Aelys posa la main sur son pantalon. Elle avait perdu son épée au monastère wotaniste de Stokkel, mais la dague secrète se trouvait toujours dans son fourreau de cuir, collée contre sa cuisse, cachée par le renflement de sa poche gauche.
« Prête ? demanda Maïa.
— Je n'ai pas vraiment le choix.
— Ne t'inquiète pas. Je suis toujours avec toi. »
La jeune femme emboîta le pas aux deux Paladins qui ouvraient les compartiments les uns après les autres avec lassitude, comme s'ils fouillaient un vieux placard à vêtements.
« Attendez, mademoiselle, nous sommes en train de procéder à des contrôles d'identité. Restez ici et on vous dira quand...
— C'est elle. »
Le deuxième homme rabattit sa cape, faisant apparaître la crosse d'un revolver dans son holster, sur laquelle il posa sa main gantée de cuir.
« Elle est toute seule. On avait dit deux personnes.
— Elle correspond au signalement. Mademoiselle, nous allons... »
Aelys plongea ses mains dans ses poches d'un air méprisant.
« Quel est ce genre de traitement ? Je vois que la Compagnie n'a plus le sens du service. C'est inadmissible, dans le monde où nous vivons, et vu le prix des billets...
— Madame, pouvez-vous me montrer vos mains, s'il vous plaît ?
— Certainement. »
Elle leva les bras en l'air. Et fit un bond en avant. Son coude droit rencontra le masque du Paladin armé ; dans la même seconde, son genou heurta son sternum. Malgré le métal du masque, qui déchira sa manche, et le plastron en cuir protecteur qui heurta son genou, l'homme tomba en battant des bras comme une poupée de chiffon.
Quand son pied se reposa au sol, Aelys envoya sa dague siffler aux oreilles du second Paladin, qui ne l'évita que par réflexe. Il referma sa main sur son revolver, voulut ôter la sécurité et dégainer d'un seul geste ; son doigt glissa et le coup partit à la verticale, traversant le plancher en bois du wagon – et son pied qui se trouvait sur le trajet.

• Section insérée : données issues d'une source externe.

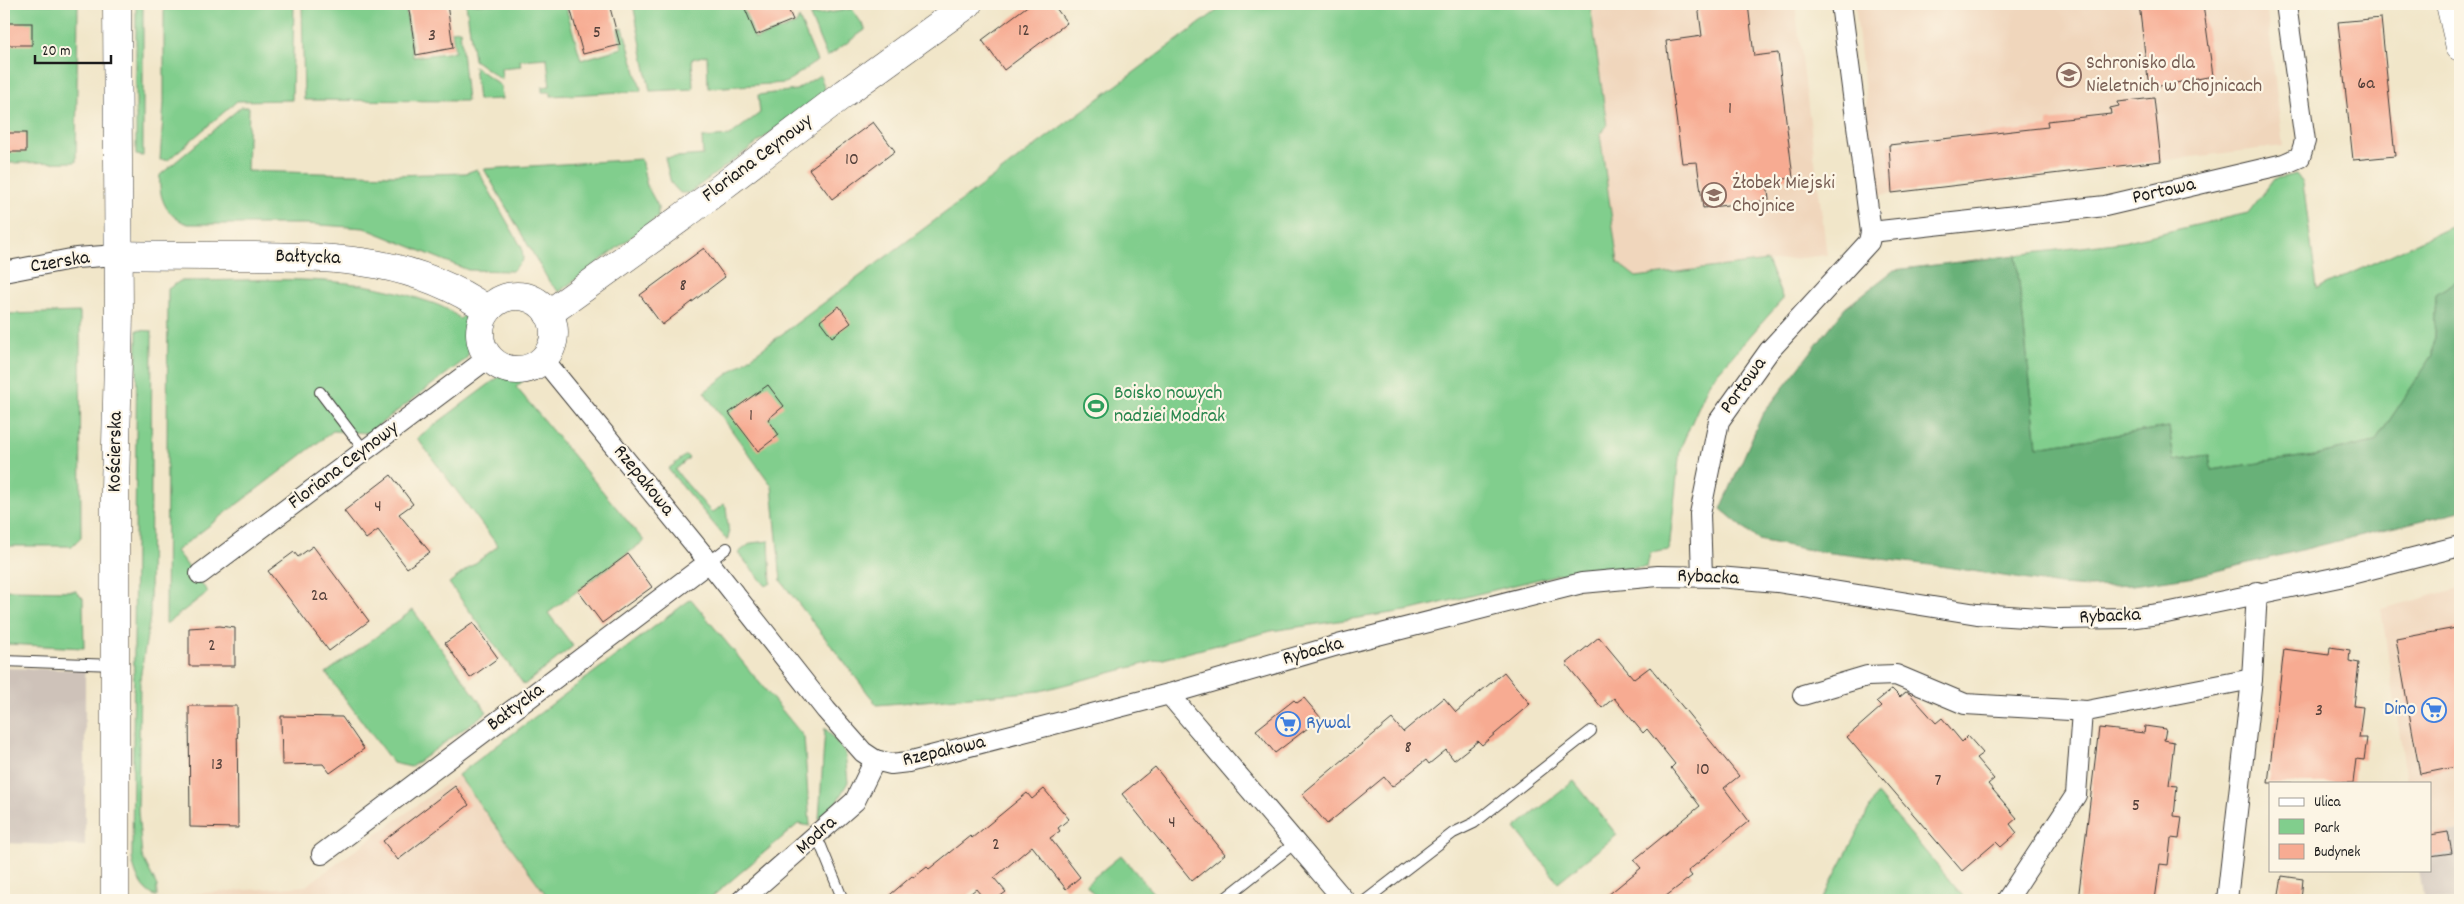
<svg xmlns="http://www.w3.org/2000/svg" width="2464" height="904" font-family="Dekko,sans-serif">
<style>
.built{fill:#f0d6bc}
.industrial{fill:#cec2b9}
.green{fill:#81ce8d;stroke:#4e7554}
.forest{fill:#68b178;stroke:#42664a}
.building{fill:#f7ab92}
.lines{fill:none;stroke-linecap:round;stroke-linejoin:round}
.lane-casing{stroke:#3c3a36;stroke-width:12}
.street-casing{stroke:#3c3a36;stroke-width:22}
.secondary-casing{stroke:#3c3a36;stroke-width:29}
.lane{stroke:#fff;stroke-width:10}
.street{stroke:#fff;stroke-width:20}
.secondary{stroke:#fff;stroke-width:28}
.labels{text-anchor:middle;dominant-baseline:central;stroke-width:4.5;stroke-linejoin:round;paint-order:stroke}
.number-label{font-size:18px;fill:#53403a}
.education-label{font-size:20px;fill:#785e54;stroke:#fcf5e5;text-anchor:start}
.street-label{font-size:20px;fill:#1c1c1c;stroke:#fcf5e5}
.leisure-label{font-size:20px;fill:#27864d;stroke:#fcf5e5;text-anchor:start}
.shop-label{font-size:20px;fill:#366cbe;stroke:#fcf5e5;text-anchor:end}
</style>
<rect width="100%" height="100%" fill="#fcf5e5"/>
<filter id="ink" filterUnits="userSpaceOnUse"><feTurbulence type="fractalNoise" baseFrequency=".02" numOctaves="2"/><feDisplacementMap in="SourceGraphic" scale="10" xChannelSelector="R" yChannelSelector="G"/><feConvolveMatrix kernelMatrix="1 2 1 2 8 2 1 2 1" color-interpolation-filters="sRGB"/></filter>
<filter id="wash" filterUnits="userSpaceOnUse"><feTurbulence type="fractalNoise" baseFrequency=".0096" numOctaves="4" result="noise"/><feDisplacementMap in="SourceGraphic" scale="20" xChannelSelector="R" yChannelSelector="G"/><feGaussianBlur stdDeviation="1.12" result="paint"/><feColorMatrix in="noise" values="0 0 0 0 0 0 0 0 0 0 0 0 0 0 0 0 0 1.4 0 .05"/><feComposite in="paint" operator="in"/></filter>
<g filter="url(#wash)">
<rect width="100%" height="100%" fill="#f1e6c9"/>
<g class="built">
<polygon points="1590,4 1795,4 1827,255 1636,277 1618,263 1600,134 1607,126"/>
<polygon points="1855,4 2266,4 2283,146 1877,195"/>
<polygon points="2460,588 2460,830 2430,835 2430,783 2407,783 2381,609"/>
<polygon points="458,775 550,900 189,900 189,894 306,886"/>
</g>
<g class="industrial">
<polygon points="4,314 7,314 6,644 4,644"/>
<polygon points="4,668 85,670 85,846 4,843"/>
<polygon points="2460,830 2460,900 2424,900 2419,870 2430,870 2430,835"/>
</g>
<g class="green">
<polygon points="4,4 78,4 76,162 4,163"/>
<polygon points="136,4 143,4 143,156 136,155"/>
<polygon points="164,4 294,4 292,100 237,101 168,160 160,160 164,103"/>
<polygon points="302,4 405,4 413,57 455,52 452,31 460,30 467,101 304,100"/>
<polygon points="466,4 565,4 581,60 622,48 618,29 623,28 641,89 640,91 551,96 551,92 542,92 542,87 550,86 547,58 520,60 521,66 501,68 502,80 474,60"/>
<polygon points="633,4 742,4 755,39 796,24 799,18 817,61 785,83 708,88 707,55 692,59 693,89 650,91"/>
<polygon points="1226,4 1590,4 1607,126 1600,134 1618,263 1636,277 1767,261 1783,299 1710,381 1680,449 1669,550 1650,553 1647,567 1560,574 1412,610 1271,631 1040,691 877,705 781,581 772,486 704,392"/>
<polygon points="852,9 865,28 865,30 827,57 810,16"/>
<polygon points="474,66 501,86 502,99 478,100"/>
<polygon points="820,75 826,92 689,193 680,193 671,183 665,158 703,155 702,138 729,136 760,113 758,95 796,90"/>
<path d="M241,107H249L247,171L392,175L466,173L477,169L522,248L523,260L512,271L468,270L364,228L306,224H188C166,217 158,197 160,175Z"/>
<polygon points="641,159 647,186 658,206 658,217 559,292 550,283 484,169"/>
<polygon points="2296,174 2303,183 2317,289 2460,223 2460,279 2436,294 2433,355 2375,442 2314,455 2211,470 2209,455 2174,460 2169,427 2037,447 2016,255 2123,242 2248,213 2274,179"/>
<path d="M180,281C261,281 346,272 423,300C437,304 450,309 460,319L465,314C475,330 474,343 466,359L368,433L333,431L176,551L208,592L166,624L168,289Z"/>
<polygon points="80,312 81,537 72,546 6,546 7,314"/>
<path d="M137,330L152,331L150,617L140,679L138,810L142,856L157,886V897C141,891 134,873 132,857Z"/>
<polygon points="512,367 526,378 516,387 644,541 548,613 573,646 524,685 449,583 498,546 417,438"/>
<polygon points="686,455 689,458 675,470 712,513 724,504 726,507 729,535 727,540 668,469"/>
<polygon points="769,541 771,583 766,586 738,553 751,543"/>
<polygon points="7,590 76,591 83,598 84,648 6,644"/>
<polygon points="691,599 804,737 810,826 798,824 708,900 550,900 458,775"/>
<polygon points="413,610 487,712 411,767 393,763 326,673"/>
<polygon points="825,728 845,752 848,782 834,807 819,819"/>
<polygon points="1574,781 1617,835 1558,882 1515,828"/>
<polygon points="1877,794 1966,900 1822,900"/>
<polygon points="1121,855 1159,900 1098,900 1086,884"/>
</g>
<polygon class="forest" points="2016,255 2037,447 2169,427 2174,460 2209,455 2211,470 2314,455 2375,442 2433,355 2436,294 2460,279 2460,511 2196,576 2132,585 2090,587 2060,585 1947,567 1815,551 1758,540 1721,509 1762,415 1845,308 1894,270"/>
<g id="blocks">
<g class="building">
<polygon points="408,4 447,4 453,48 416,55"/>
<polygon points="569,4 609,4 620,45 583,54"/>
<polygon points="743,4 786,4 793,20 756,35"/>
<polygon points="1030,4 1053,4 1067,23 1004,70 982,40"/>
<polygon points="1711,4 1748,4 1754,56 1778,53 1793,178 1767,181 1769,200 1703,208 1697,162 1682,163 1666,41 1702,36 1698,5"/>
<polygon points="2139,4 2203,4 2213,76 2149,88"/>
<polygon points="2381,18 2395,156 2353,160 2338,22"/>
<rect x="4" y="23" width="28" height="22"/>
<polygon points="2154,98 2161,161 1892,193 1889,145 2048,127 2047,121 2111,114 2110,108 2119,106 2118,102"/>
<polygon points="873,122 895,151 832,199 809,169"/>
<rect x="4" y="133" width="22" height="19"/>
<polygon points="704,248 725,277 662,325 640,295"/>
<polygon points="839,306 851,323 832,337 820,321"/>
<polygon points="768,385 784,406 768,419 779,435 758,451 729,413"/>
<polygon points="391,475 413,504 399,514 430,552 407,568 378,530 366,539 344,511"/>
<polygon points="313,546 369,621 329,651 268,571 294,552 298,557"/>
<polygon points="628,554 652,587 602,623 578,591"/>
<polygon points="473,623 498,658 470,678 445,643"/>
<polygon points="220,626 235,628 235,666 189,666 189,628"/>
<polygon points="2456,628 2460,653 2460,766 2420,774 2396,639"/>
<polygon points="1599,637 1634,679 1650,667 1739,776 1724,788 1749,821 1688,871 1692,876 1661,900 1602,900 1641,868 1634,860 1700,806 1671,768 1675,764 1647,729 1643,733 1614,698 1602,708 1566,664"/>
<polygon points="2330,647 2350,650 2349,661 2359,663 2354,706 2363,707 2359,738 2367,738 2364,760 2356,759 2353,783 2268,783 2284,649 2329,655"/>
<polygon points="1504,672 1530,704 1482,745 1478,741 1454,760 1446,750 1429,764 1426,760 1392,787 1384,777 1327,824 1302,794 1392,719 1403,732 1444,698 1456,712"/>
<polygon points="1892,689 1900,697 1906,692 1910,694 1936,723 1942,718 1962,742 1968,736 1983,753 1976,758 1994,779 1988,784 2017,818 2010,824 2017,833 2001,847 1996,842 1962,871 1847,737 1881,707 1876,702"/>
<polygon points="1304,698 1321,718 1275,753 1256,730 1294,700 1297,703"/>
<polygon points="189,706 237,706 238,828 190,827"/>
<polygon points="281,716 342,717 364,749 330,773 323,764 282,765"/>
<polygon points="2145,726 2166,729 2164,740 2174,742 2169,785 2177,786 2174,816 2182,817 2179,839 2171,838 2168,865 2160,864 2155,900 2078,900 2099,728 2144,733"/>
<polygon points="1155,767 1225,854 1192,881 1122,794"/>
<polygon points="455,786 469,805 398,860 383,841"/>
<polygon points="1044,789 1069,819 1058,828 1060,831 1050,838 1080,877 1066,889 1032,846 994,878 1006,892 995,900 985,900 976,889 962,900 884,900 912,876 913,878 927,867 929,869 970,836 972,838 1027,793 1032,799"/>
<polygon points="2448,832 2452,853 2430,856 2430,835"/>
<polygon points="2282,876 2303,879 2301,900 2278,900"/>
</g>
</g>
</g>
<g filter="url(#ink)">
<use href="#blocks" fill-opacity="0" stroke="#3c3a36" stroke-width="1"/>
<g class="lines">
<defs>
<g id="lane">
<polyline points="320,392 364,450"/>
<polyline points="709,562 727,548"/>
<polyline points="4,661 114,665"/>
<polyline points="815,839 821,846 843,900"/>
<polyline points="1223,900 1295,843"/>
<polyline points="1366,900 1453,833 1474,823 1591,731"/>
</g>
<g id="street">
<polyline points="1871,232 2105,206 2284,164 2300,157 2305,141 2286,4"/>
<polyline points="4,272 76,258 117,255"/>
<polyline points="544,360 709,562 826,710 863,752 875,760 891,764 908,762 1169,694 1344,900"/>
<polyline points="200,574 488,358"/>
<polyline points="1702,576 1700,514 1719,421 1769,351 1869,242 1871,232 1841,4"/>
<polyline points="1169,694 1338,645 1582,583 1658,576 1718,577 1777,582 1977,614 2056,619 2128,618 2166,613 2339,577 2460,546"/>
<polyline points="1803,695 1867,676 1896,675 1965,704 2087,711 2252,679"/>
<polyline points="322,854 709,562"/>
<polyline points="742,900 855,801 875,760"/>
<polyline points="2007,900 2076,795 2082,711"/>
<polyline points="2227,900 2252,679 2257,592"/>
</g>
<g id="secondary">
<polyline points="2450,4 2460,47"/>
<path d="M117,255C163,256 209,256 255,256C340,257 415,259 488,310"/>
<circle cx="517" cy="333" r="37"/>
<polyline points="548,314 681,218 845,93 968,4"/>
<polyline points="115,900 115,489 119,314 117,4"/>
</g>
</defs>
<use href="#lane" class="lane-casing"/>
<use href="#street" class="street-casing"/>
<use href="#secondary" class="secondary-casing"/>
<use href="#lane" class="lane"/>
<use href="#street" class="street"/>
<use href="#secondary" class="secondary"/>
</g>
</g>
<defs>
<symbol id="school-ring" viewBox="-11 -11 22 22"><circle r="9.5" fill="#fcf5e5" stroke="#8d6e63" stroke-width="1.5"/><path d="M0-5L7-2L0 1L-7-2ZM-4 1L0 2.5L4 1V4Q0 6-4 4Z" fill="#8d6e63"/></symbol>
<symbol id="stadium-ring" viewBox="-11 -11 22 22"><circle r="9.5" fill="#fcf5e5" stroke="#2e9e5b" stroke-width="1.5"/><path d="M0-5a6.5 5 0 1 0 0 10a6.5 5 0 1 0 0-10ZM-3.5-1.8h7v3.6h-7Z" fill="#2e9e5b"/></symbol>
<symbol id="supermarket-ring" viewBox="-11 -11 22 22"><circle r="9.5" fill="#fcf5e5" stroke="#3f7fe0" stroke-width="1.5"/><path d="M-6-5.5h2.5l.6 2H6L4.5 2H-2.5L-4.4-4H-6ZM-1.5 3.2a1.3 1.3 0 1 0 .1 0ZM3 3.2a1.3 1.3 0 1 0 .1 0Z" fill="#3f7fe0"/></symbol>
</defs>
<g fill-rule="evenodd">
<use href="#school-ring" x="2055" y="61" width="28" height="28"/>
<use href="#school-ring" x="1700" y="181" width="28" height="28"/>
<use href="#stadium-ring" x="1082" y="392" width="28" height="28"/>
<use href="#supermarket-ring" x="2420" y="696" width="28" height="28"/>
<use href="#supermarket-ring" x="1274" y="710" width="28" height="28"/>
</g>
<g class="labels">
<g class="number-label">
<text x="1024" y="31">12</text>
<text x="597" y="33">5</text>
<text x="432" y="36">3</text>
<text x="2366" y="84">6a</text>
<text x="1730" y="109">1</text>
<text x="852" y="160">10</text>
<text x="683" y="286">8</text>
<text x="751" y="416">1</text>
<text x="378" y="507">4</text>
<text x="319" y="596">2a</text>
<text x="212" y="646">2</text>
<text x="2319" y="711">3</text>
<text x="1408" y="748">8</text>
<text x="217" y="765">13</text>
<text x="1703" y="770">10</text>
<text x="1938" y="781">7</text>
<text x="2136" y="806">5</text>
<text x="1172" y="823">4</text>
<text x="996" y="845">2</text>
</g>
<g class="education-label">
<text x="2086" y="64">Schronisko dla<tspan x="2086" dy="23">Nieletnich w Chojnicach</tspan></text>
<text x="1732" y="184">Żłobek Miejski<tspan x="1732" dy="23">Chojnice</tspan></text>
</g>
<g class="street-label">
<text transform="translate(758 159) rotate(-37)">Floriana Ceynowy</text>
<text transform="translate(2164 192) rotate(-13)">Portowa</text>
<text transform="translate(308 258) rotate(2)">Bałtycka</text>
<text transform="translate(60 263) rotate(-9)">Czerska</text>
<text transform="translate(1744 386) rotate(-54)">Portowa</text>
<text transform="translate(116 452) rotate(-89)">Kościerska</text>
<text transform="translate(344 466) rotate(-37)">Floriana Ceynowy</text>
<text transform="translate(643 481) rotate(51)">Rzepakowa</text>
<text transform="translate(1708 578) rotate(3)">Rybacka</text>
<text transform="translate(2110 617) rotate(-3)">Rybacka</text>
<text transform="translate(1313 652) rotate(-16)">Rybacka</text>
<text transform="translate(516 708) rotate(-37)">Bałtycka</text>
<text transform="translate(944 752) rotate(-13)">Rzepakowa</text>
<text transform="translate(817 836) rotate(-42)">Modra</text>
</g>
<g class="leisure-label">
<text x="1114" y="394">Boisko nowych<tspan x="1114" dy="23">nadziei Modrak</tspan></text>
</g>
<g class="shop-label">
<text x="2416" y="710">Dino</text>
<text x="1306" y="724" text-anchor="start">Rywal</text>
</g>
</g>
<rect width="2464" height="904" fill="none" stroke="#fcf5e5" stroke-width="20"/>
<rect x="2269" y="782" width="162" height="90" fill="#fcf5e5" stroke="#a29e95"/>
<rect x="2279" y="798" width="25" height="8" fill="#ffffff" stroke="#a29e95"/>
<text x="2314" y="806" font-size="15" fill="#1c1c1c">Ulica</text>
<rect x="2279" y="819" width="25" height="15" fill="#81ce8d" stroke="#a29e95"/>
<text x="2314" y="832" font-size="15" fill="#1c1c1c">Park</text>
<rect x="2279" y="844" width="25" height="15" fill="#f7ab92" stroke="#a29e95"/>
<text x="2314" y="856" font-size="15" fill="#1c1c1c">Budynek</text>
<path d="M35 55v8h76v-8" fill="none" stroke="#1c1c1c" stroke-width="2.5"/>
<text x="42" y="55" font-size="15" fill="#1c1c1c" stroke="#fcf5e5" stroke-width="4" paint-order="stroke">20 m</text>
</svg>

Assourdie par la détonation, dont la fumée enveloppait le Paladin comme s'il venait d'allumer une pipe pendant son service, Aelys conservait néanmoins le reste de ses facultés. Elle l'acheva d'un coup sous le menton, une zone sensible que le masque de corbeau ne protégeait que rarement.
La figure de Lor émergea d'une porte entrouverte.
« C'est terminé ? Je voudrais poursuivre ma sieste.
— On s'en va. »
Le jeune homme hocha la tête avec fatalisme et l'invita à le rejoindre dans leur compartiment.
« Pour votre sécurité, indiqua-t-il à leur voisin, je vous conseille de changer de cabine. En cas d'arrêt brusque, accrochez-vous à quelque chose de robuste. Votre moustache devrait faire l'affaire. »
Aelys ouvrit le vasistas à son maximum ; l'air s'engouffra dans l'habitacle. Alors que le voyageur s'enfuyait par la porte, son journal s'envola par la fenêtre.
« Tu crois qu'on peut passer par ici ?
— En temps normal, j'aurais dit non, mais je n'ai pas pris de petit-déjeuner ce matin et je me sens particulièrement léger. »
D'un claquement de doigts, le Sysade démonta un porte-bagages situé au-dessus des sièges, qu'il attrapa au vol, et il l'écrasa dans la vitre à plusieurs reprises, jusqu'à ce que celle-ci cède. D'une main recouverte de cristal, il ôta les derniers morceaux de verre.
À ce moment, un autre Paladin apparut en travers de la porte.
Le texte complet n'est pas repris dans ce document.